Not everyone expresses the same sympathy. For some, the issue is clear. Eric Ruark, director of research for Federation for American Immigration Reform, said rehabilitation does not fully justify vacating an undocumented immigrant’s deportation, because entering the country illegally is already a crime. The federation is a non-profit organization committed to stopping illegal immigration through immigration reform.

“Any undocumented person who committed a felony should definitely be deported,” said Ruark.

Cisneros’ case is particularly complex because of his re-entry after his first deportation. In fact, illegal re-entry was the most recorded charge brought by federal prosecutors in immigration cases during the first half of 2011, according to research by TRAC’s Immigration Project. While illegal entry is classed as a petty misdemeanor, illegal reentry is a felony offense. Felonies are punishable by a term in state or federal prison or death.

“Committing crimes means you have to deal with the consequences,” Ruark said. “You don’t get a free pass.”

Htun will still fight to get Cisneros a pass out of prison and back to his family. She now has one last option in court, to argue for a withholding status. According to the U.S. Citizenship and Immigration Services, immigrants can apply for withholding if they are likely to face persecution or torture when they return to their country of origin.

“But being under withholding is a disadvantage. You don’t get citizenship or a green card. You can never adjust your status,” Htun said.

Despite the drawbacks of being without status for the rest of his life, Htun said that Cisneros is willing to live under such restrictions.

“He can never travel, because he may not be allowed to come back,” Htun said. “But that’s all he wants.

“All he wants to do is stay here with his family.”

————

Six months has passed since the Cisneros family last shared a meal at the same dinner table. While their father was gone, 12-year-old Angel has played in multiple baseball games, Giada had her fourth birthday party, and baby Sebastian learned how to talk.

Much change has happened, but the family’s love for Cisneros remains constant.

“My youngest son is only two but he still remembers his dad,” she said, stroking Sebastian’s now neatly trimmed hair as he sits on her lap. “He always wants to look at my phone to see his picture.
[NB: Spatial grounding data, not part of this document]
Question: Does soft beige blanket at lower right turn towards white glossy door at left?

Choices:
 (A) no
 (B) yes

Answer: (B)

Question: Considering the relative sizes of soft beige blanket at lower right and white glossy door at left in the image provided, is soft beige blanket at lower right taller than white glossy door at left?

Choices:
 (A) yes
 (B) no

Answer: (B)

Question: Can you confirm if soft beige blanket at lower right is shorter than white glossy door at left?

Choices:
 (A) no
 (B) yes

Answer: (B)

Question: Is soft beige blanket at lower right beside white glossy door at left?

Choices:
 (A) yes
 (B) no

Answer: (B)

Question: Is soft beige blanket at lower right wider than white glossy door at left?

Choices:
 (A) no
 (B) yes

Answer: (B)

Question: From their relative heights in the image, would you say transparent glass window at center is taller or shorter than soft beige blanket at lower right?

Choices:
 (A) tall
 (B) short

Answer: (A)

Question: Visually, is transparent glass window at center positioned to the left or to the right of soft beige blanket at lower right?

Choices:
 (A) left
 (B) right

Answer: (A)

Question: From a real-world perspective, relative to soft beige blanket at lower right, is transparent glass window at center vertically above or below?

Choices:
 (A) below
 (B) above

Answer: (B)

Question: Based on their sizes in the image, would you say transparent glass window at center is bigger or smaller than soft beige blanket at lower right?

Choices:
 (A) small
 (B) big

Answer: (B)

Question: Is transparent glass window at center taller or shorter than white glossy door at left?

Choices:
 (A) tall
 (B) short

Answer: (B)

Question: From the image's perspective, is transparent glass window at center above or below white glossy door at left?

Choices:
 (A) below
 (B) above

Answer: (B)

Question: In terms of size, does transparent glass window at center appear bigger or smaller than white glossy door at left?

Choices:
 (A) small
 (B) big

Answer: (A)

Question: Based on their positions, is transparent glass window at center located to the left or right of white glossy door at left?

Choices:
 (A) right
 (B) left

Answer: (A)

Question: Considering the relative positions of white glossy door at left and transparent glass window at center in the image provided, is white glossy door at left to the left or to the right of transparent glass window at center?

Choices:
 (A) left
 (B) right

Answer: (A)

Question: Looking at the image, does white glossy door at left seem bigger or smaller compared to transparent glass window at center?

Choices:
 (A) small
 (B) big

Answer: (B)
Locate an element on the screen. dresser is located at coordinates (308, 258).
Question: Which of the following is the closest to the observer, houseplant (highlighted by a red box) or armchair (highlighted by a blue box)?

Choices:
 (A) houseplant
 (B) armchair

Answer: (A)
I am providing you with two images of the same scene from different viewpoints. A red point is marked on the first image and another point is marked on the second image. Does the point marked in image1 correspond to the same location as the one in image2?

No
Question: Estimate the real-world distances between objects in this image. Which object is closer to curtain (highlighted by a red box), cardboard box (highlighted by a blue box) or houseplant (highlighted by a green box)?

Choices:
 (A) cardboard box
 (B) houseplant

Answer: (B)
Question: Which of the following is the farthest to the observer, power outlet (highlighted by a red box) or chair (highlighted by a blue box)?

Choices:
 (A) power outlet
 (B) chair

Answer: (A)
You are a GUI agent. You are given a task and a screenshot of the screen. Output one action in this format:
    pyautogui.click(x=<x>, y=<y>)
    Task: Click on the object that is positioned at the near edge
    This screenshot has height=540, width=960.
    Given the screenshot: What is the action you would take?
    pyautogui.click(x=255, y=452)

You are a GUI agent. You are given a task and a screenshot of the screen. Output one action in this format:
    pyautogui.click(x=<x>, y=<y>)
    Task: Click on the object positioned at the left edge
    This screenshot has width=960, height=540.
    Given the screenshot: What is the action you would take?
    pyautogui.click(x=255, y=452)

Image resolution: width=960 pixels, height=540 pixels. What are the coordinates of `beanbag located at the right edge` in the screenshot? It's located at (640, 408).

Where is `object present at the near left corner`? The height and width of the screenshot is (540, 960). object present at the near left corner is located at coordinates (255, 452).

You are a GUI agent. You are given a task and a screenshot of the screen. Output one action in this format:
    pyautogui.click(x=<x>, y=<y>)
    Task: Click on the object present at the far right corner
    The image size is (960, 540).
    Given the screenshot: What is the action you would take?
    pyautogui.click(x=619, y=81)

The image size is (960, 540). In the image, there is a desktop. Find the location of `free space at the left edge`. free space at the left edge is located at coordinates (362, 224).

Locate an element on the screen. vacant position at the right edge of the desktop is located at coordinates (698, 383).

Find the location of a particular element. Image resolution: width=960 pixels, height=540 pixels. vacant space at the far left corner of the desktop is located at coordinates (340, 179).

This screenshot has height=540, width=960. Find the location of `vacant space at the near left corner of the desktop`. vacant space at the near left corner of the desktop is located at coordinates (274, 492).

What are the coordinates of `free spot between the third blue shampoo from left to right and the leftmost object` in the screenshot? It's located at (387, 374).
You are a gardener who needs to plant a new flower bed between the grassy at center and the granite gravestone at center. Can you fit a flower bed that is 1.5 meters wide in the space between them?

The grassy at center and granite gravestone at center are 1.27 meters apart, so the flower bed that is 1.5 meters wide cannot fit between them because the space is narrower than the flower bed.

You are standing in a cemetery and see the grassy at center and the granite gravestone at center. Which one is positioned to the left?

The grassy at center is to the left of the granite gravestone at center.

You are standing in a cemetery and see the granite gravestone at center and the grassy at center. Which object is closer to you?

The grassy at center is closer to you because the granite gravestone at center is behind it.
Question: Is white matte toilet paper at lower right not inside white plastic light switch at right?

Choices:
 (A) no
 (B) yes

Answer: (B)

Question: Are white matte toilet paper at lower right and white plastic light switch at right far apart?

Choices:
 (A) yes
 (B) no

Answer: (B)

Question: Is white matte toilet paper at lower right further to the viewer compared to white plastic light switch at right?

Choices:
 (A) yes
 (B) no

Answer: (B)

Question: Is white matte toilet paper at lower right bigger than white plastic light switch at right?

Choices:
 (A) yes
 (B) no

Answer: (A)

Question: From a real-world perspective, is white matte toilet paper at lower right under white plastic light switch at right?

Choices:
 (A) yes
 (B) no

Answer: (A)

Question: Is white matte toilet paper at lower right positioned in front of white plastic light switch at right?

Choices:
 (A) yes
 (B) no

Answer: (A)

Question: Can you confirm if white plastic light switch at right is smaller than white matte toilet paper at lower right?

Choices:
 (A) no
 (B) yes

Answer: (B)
He misses him so much and is really close with my husband – all my kids are.”

Four-year-old Giada holds up an old photograph of her parents when they were still dating in high school. The couple have been together since they met in East Aurora High School when Zamora-Cisneros was 15.

Having to juggle her role as a mother, daughter, and wife without her husband has taken a toll on Zamora-Cisneros. She is constantly on the run, sending her children to and from school, and always searching for coupons and promotions to save money. More than not, she simply misses the man she has been with since she was 15-years-old.

“Me and Jose are really close. Yesterday was our 7-year wedding anniversary, but he wasn’t there to share it with me,” she said.

 On June 5, Judge Eliza Klein of the Chicago Immigration Court ordered that Jose be deported to Mexico.

 “I know he doesn’t have papers. But if he got deported, and came back, and was still doing bad things,” she said. “Even though I love him, I would say that he doesn’t need to be here. But it’s been so long since Jose did bad and he’s already paid his dues for it.”

 Zamora-Cisneros said she would fight for her family’s reunification no matter what. With her and the children’s statuses as U.S. citizens, it is also possible for her to apply for an immigrant visa to keep Cisneros in the country. If not, she said she would be willing to uproot her entire family and move to Mexico to be together with her husband.

 “I wouldn’t allow his deportation. Even if he’s locked up, we still got a chance,” she said. “I need him back.”

 “This place is all I know because I’ve never lived nowhere else but here. But that’s the love I have for him, you know. I told him – wherever you go, I will follow you.”